From 1998 to 2003, Carty was the controversial chairman of the board and chief executive officer of AMR Corp., the Fort Worth-based parent of American Airlines. He resigned after losing the confidence of workers.

By spring 2003, AMR had lost more than $6 billion in about two years, the company was running low on cash, and Carty said he needed $1.8 billion in annual concessions from employees or the carrier would file for bankruptcy protection.

Workers grudgingly went along _ at least until they found out that the company had secretly approved bonuses and pension perks for Carty and other senior executives. The resulting firestorm cost Carty his job.

Carty was replaced by a company financial wizard, Gerard Arpey, whose first act was a late-night meeting with union leaders to salvage the labor concessions and keep American out of bankruptcy.
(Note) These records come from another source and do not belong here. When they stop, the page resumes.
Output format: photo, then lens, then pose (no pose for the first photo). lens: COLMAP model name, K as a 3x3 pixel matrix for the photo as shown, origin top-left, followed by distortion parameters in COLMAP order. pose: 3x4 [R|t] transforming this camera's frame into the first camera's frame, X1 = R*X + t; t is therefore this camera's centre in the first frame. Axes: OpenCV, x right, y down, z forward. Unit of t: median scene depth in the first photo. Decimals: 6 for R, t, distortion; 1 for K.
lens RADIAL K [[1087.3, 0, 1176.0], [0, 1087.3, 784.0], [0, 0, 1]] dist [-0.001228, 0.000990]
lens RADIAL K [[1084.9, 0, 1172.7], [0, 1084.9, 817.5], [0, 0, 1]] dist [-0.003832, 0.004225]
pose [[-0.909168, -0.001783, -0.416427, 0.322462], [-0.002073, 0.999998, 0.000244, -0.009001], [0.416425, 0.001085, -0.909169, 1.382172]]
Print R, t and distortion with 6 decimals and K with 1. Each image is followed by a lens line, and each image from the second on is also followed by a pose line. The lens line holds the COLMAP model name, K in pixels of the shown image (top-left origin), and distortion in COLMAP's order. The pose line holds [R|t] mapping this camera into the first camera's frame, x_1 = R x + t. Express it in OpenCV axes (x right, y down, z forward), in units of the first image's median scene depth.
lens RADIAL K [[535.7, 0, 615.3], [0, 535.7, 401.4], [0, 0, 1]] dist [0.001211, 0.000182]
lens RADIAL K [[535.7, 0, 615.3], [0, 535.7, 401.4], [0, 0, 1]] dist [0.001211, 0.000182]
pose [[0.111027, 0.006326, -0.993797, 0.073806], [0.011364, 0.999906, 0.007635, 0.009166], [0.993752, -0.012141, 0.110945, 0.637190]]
Carty succeeds James M. Schneider, Dell's senior vice president and CFO. Schneider will remain on board through the end of the fiscal year to assist Carty's transition. Schneider recently agreed to become executive chairman of the board of Frontier Bancshares Inc.

Thomas W. Luce III, a member of the board of directors, will assume Carty's duties as chairman of the board's audit committee.

Dell acknowledged last month that the Securities and Exchange Commission had launched a formal investigation into unspecified accounting issues. Dell beat Wall Street estimates in a delayed third-quarter report, but the SEC probe could change those numbers.

"In terms of Dell trying to establish itself as a responsible corporate citizen and also a company that's on the mend and doing the right thing, tracking a very senior guy like Carty and bringing him in as chief financial officer could send some assurances to Wall Street," said analyst Roger Kay, founder of the technology market research firm Endpoint Technologies Associates in Wayland, Mass.

Dell has made a series of executive changes, luring five executives from General Motors Corp., HP, Amazon.com and Wells Fargo & Co. in recent months.

Dell last week tapped a former executive at computer services company Electronic Data Systems Corp. to help lead the company's $4.9 billion global services division.

In the new position of senior vice president of global service, Steve Schuckenbrock will report directly to Rollins. He'll also serve on Dell's executive management committee when he starts Jan. 8.